The fastest Internet network in the U.S. has become a little faster; the ESnet network has been upgraded to ESnet6 and now its capacity has grown to 46 terabit per second; now it only works for scientists.
The very first version of ESnet was created in 1986 to connect scientists from various U.S. Department of Energy laboratories. The network allowed them to exchange huge amounts of raw data quickly. Over the past decades, the ESnet has been updated many times to keep pace with technological advances and to transmit huge amounts of data from scientific experiments. In 2021, 1.1 exabytes of data were transmitted online.
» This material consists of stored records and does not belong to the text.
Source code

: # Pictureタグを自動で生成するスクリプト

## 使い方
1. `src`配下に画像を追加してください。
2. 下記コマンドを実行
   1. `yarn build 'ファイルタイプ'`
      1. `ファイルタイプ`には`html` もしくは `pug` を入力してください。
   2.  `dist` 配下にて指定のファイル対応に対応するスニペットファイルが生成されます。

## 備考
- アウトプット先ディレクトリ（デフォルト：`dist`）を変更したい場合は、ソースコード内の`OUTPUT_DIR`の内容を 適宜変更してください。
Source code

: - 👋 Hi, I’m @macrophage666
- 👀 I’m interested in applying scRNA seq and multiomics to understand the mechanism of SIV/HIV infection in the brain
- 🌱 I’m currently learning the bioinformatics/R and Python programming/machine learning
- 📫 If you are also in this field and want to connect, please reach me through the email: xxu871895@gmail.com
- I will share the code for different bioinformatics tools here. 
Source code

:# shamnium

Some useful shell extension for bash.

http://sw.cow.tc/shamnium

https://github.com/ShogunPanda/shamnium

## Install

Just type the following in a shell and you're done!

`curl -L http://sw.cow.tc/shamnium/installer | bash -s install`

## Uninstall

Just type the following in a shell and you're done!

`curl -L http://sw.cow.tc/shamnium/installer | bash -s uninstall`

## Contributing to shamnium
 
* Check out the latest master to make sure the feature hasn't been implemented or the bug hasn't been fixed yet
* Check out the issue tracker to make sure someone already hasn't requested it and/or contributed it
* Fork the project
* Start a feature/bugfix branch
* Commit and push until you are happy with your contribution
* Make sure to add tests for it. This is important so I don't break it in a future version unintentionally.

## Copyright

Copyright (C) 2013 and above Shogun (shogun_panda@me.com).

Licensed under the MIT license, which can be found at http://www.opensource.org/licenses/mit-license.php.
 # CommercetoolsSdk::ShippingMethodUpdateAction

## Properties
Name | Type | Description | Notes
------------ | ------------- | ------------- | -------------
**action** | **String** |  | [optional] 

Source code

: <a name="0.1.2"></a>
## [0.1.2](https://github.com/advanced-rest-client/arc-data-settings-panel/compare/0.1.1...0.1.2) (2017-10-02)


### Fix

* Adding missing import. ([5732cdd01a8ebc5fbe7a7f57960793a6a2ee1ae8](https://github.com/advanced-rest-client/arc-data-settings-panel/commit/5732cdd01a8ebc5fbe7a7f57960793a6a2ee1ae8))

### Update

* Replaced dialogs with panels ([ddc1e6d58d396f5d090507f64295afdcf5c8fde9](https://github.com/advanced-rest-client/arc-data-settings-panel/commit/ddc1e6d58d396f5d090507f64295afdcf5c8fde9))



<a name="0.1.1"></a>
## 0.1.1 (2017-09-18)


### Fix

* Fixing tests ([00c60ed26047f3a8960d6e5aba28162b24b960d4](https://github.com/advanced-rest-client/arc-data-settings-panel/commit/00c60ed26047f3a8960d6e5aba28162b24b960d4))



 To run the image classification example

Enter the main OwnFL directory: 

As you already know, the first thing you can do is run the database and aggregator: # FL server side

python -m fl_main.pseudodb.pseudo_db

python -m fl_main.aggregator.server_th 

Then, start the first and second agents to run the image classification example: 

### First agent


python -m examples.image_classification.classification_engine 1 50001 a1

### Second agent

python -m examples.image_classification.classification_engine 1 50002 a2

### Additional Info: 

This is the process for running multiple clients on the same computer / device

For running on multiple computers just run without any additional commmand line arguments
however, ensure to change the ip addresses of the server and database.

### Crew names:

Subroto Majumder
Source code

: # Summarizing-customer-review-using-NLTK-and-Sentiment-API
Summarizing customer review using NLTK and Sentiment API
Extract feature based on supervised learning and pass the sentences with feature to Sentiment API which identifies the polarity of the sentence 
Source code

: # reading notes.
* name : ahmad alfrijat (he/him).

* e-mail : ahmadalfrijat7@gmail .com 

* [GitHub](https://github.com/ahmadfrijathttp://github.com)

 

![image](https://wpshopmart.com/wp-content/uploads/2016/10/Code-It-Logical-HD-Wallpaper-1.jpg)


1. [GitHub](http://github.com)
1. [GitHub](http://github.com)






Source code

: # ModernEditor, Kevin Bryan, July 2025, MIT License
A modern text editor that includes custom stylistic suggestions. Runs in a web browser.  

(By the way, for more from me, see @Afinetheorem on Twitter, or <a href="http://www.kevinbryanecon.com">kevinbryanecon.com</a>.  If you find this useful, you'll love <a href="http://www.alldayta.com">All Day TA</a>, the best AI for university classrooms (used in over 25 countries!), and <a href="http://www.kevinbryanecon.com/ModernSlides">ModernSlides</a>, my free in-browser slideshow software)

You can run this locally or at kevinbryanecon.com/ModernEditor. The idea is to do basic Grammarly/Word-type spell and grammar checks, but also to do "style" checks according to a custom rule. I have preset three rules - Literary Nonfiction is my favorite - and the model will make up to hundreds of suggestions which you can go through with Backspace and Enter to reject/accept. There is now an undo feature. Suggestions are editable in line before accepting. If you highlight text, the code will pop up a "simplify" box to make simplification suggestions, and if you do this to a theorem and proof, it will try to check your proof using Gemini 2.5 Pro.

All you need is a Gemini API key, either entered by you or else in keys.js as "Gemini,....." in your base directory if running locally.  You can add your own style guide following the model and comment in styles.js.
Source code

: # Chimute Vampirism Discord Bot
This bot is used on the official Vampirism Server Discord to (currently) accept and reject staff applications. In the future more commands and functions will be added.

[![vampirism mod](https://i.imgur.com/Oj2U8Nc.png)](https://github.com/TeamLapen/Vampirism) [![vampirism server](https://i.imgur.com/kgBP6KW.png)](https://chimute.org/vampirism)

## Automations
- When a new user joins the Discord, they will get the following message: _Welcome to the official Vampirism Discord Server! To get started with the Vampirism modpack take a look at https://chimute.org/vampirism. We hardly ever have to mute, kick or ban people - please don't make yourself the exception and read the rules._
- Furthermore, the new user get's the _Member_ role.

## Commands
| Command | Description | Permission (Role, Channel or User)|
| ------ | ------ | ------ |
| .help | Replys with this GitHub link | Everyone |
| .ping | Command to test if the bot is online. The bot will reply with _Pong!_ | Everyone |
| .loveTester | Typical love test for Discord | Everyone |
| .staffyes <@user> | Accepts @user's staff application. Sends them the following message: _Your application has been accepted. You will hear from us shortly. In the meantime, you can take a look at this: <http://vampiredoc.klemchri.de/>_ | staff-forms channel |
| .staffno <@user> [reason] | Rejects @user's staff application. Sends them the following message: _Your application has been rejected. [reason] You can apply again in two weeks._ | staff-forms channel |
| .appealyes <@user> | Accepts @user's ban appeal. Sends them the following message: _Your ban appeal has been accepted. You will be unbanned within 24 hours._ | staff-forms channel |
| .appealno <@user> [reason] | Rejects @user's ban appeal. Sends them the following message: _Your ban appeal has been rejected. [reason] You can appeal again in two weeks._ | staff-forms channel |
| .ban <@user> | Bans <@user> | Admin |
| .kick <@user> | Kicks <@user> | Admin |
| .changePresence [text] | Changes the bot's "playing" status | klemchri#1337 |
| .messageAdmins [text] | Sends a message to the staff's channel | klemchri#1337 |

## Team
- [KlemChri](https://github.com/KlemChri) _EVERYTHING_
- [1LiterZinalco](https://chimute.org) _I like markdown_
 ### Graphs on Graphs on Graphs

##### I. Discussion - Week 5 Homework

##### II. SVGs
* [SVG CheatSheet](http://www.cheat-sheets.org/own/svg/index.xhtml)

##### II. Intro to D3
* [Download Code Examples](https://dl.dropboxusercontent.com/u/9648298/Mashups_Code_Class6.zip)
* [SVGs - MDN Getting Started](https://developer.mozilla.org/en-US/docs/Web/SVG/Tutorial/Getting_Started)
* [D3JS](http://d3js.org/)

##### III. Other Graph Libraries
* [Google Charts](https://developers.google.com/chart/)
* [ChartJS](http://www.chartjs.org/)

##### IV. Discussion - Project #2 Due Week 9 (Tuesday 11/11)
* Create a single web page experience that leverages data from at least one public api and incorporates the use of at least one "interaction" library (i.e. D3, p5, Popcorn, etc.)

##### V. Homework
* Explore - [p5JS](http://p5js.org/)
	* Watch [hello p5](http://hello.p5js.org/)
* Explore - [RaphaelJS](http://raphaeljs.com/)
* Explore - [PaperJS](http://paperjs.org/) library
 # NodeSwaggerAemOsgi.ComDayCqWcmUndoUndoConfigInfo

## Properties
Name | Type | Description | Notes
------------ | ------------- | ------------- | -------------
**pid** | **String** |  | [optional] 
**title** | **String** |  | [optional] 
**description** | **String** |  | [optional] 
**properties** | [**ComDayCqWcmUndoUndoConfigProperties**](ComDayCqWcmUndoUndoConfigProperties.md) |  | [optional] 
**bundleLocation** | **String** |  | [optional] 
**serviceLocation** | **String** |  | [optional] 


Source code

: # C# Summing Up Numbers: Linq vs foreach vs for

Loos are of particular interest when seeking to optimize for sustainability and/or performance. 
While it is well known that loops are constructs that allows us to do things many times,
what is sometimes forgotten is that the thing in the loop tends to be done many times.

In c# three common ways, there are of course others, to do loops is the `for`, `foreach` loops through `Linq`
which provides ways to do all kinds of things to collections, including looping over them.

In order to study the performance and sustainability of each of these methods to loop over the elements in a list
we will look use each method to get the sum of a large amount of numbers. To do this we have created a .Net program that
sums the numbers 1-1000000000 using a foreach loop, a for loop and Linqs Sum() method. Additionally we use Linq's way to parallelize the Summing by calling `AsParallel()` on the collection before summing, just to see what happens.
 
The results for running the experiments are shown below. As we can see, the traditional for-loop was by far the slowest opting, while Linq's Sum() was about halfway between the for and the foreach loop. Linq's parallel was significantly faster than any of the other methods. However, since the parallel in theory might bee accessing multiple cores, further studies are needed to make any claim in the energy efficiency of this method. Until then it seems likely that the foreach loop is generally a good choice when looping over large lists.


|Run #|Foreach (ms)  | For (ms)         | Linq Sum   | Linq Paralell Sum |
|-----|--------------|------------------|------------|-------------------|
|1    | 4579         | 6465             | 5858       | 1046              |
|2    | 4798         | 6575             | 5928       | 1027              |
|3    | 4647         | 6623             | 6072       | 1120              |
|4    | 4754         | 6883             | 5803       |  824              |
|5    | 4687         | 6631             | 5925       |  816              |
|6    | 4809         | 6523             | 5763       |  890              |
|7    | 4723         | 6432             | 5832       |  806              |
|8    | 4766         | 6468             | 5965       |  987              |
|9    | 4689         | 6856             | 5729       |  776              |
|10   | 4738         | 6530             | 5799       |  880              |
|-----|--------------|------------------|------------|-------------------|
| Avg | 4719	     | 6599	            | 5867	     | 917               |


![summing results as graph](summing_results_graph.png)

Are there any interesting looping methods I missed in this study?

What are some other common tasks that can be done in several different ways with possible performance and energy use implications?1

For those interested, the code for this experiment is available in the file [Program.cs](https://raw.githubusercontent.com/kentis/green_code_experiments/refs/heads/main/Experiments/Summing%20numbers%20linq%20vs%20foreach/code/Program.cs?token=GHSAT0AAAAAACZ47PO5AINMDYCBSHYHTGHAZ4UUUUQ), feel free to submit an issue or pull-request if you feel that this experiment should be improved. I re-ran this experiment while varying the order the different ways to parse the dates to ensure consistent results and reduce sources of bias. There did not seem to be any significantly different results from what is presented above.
ESnet6 consists of 24,000 km of dedicated fibre-optic cables that extend throughout the country and provide the backbone channels of the network. Each transmits data at a rate of between 400 gigabits per second and 1 Tbit/s. This was already the fastest Internet network in the world, but now it has strengthened its leadership with a capacity of 46 Tbit/s.
However, this is not the record rate of data transmission; this honour belongs to the experimental installation in Japan, which has reached an incredible speed of 1 petabit per second or 1,000 Tbit/s.
By comparison, a regular user can afford several hundred megabits per second, while ESnet6 is equivalent to 46 million Mbits/s. A fiber-optic connection at 10 Gbit/s is the highest Internet speed available to consumers. In this case, the advantage of ESnet6 is 46,000 times.